A design for learning: K-State's largest lecture hall reopens for class with new technology for easier learning

Submitted by Communications and Marketing

The number of seats may have decreased slightly in Kansas State University's biggest lecture hall, but the capacity for learning has increased exponentially. The finishing touches are being completed on an extensive renovation in 105 Umberger Hall, which will open to students Monday, Oct. 17.

The lecture hall has been undergoing a renovation since May, forcing faculty and students who would typically begin meeting for class in August to meet in rented space until the room could be finished. Its now been transformed into one of the most technologically advanced classrooms on campus.

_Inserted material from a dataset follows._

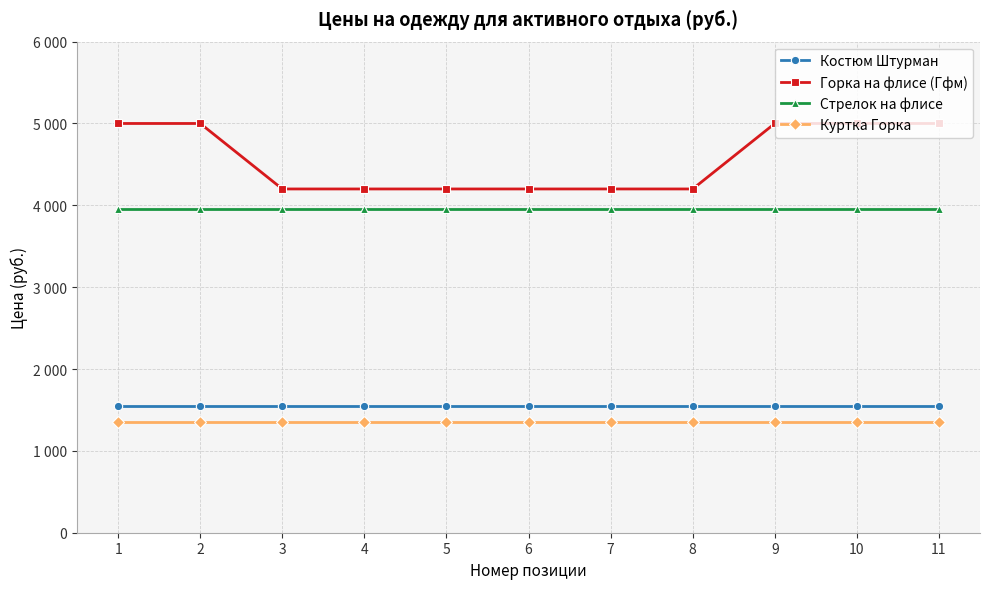

True or false: Горка на флисе (Гфм) and Стрелок на флисе intersect in this chart.

False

Dale Rivett, associate director of building maintenance with the Division of Facilities and Umberger project consultant, said that although the lecture hall's seating has decreased from 464 to 444, the room's added technology and convenience more than makes up for the small loss.

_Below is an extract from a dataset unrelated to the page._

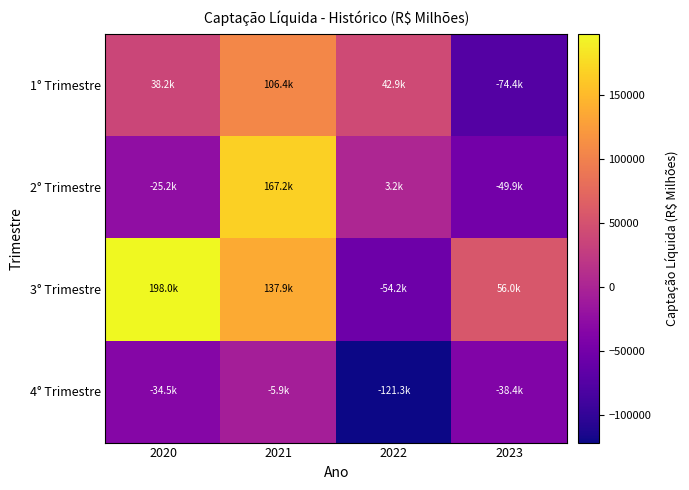

Reading left to right, transcribe all the data shown in this chart.

1° Trimestre: 2020=38173.1	2021=106413.7	2022=42920.7	2023=-74372.1
2° Trimestre: 2020=-25198.9	2021=167214.5	2022=3242.6	2023=-49900.9
3° Trimestre: 2020=197976.2	2021=137929.7	2022=-54227.3	2023=56044.3
4° Trimestre: 2020=-34499.0	2021=-5866.8	2022=-121310.7	2023=-38439.2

"The High Technology Committee asked the faculty what they didn't like, and they said the seats were too far away, making it difficult to interact with the students," Rivett said. "The tablet-style desks weren't very comfortable, either, and provided little room for students to spread out."

Now, these problems and more have been solved. The room was reoriented, with students now facing east instead of south, allowing for the furthest seat in the back to be only 42 feet from the podium at the front. Before, that seat would have been 85 feet from the front. Desk space, which used to be limited to 18 inches, has been increased to as much as 22 inches, complete with an electrical outlet for each student to work in a wireless environment.

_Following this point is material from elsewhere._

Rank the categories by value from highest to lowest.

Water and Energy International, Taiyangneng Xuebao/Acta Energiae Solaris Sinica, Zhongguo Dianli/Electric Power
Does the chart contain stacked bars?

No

Technology improvements include an upgraded sound system, improved lighting and better acoustics. Rivett said smaller flat-screen TVs have also been placed underneath the large projector screens in order to make it easier for students sitting up front to see without neck pain. Cameras will also be added so presentations can be taped.

"The room was outdated, gray on gray," he said. "Now, there will be better functionality for students, making it easier to interact and a more pleasant room to be in. They'll have a much harder time falling asleep in class."

An in-house architect, Mark George, designed the room, with much of the remaining work completed by local companies. Rivett said although K-State does not get the opportunity to do a major transformation like 105 Umberger very often, the 4,900 students who go through the room each semester warranted the change.

"That's a big impact across the university," he said. "It was necessary for creating an improved learning environment.

The university usually upgrades one or two lecture halls each year, Rivett said, with classrooms in places like Cardwell, Throckmorton and Bluemont halls possibly seeing similar upgrades in the coming years as funding allows. He added that he and the rest of K-State's Division of Facilities appreciated the patience of the faculty and students who were displaced while they waited for the lecture hall to be finished.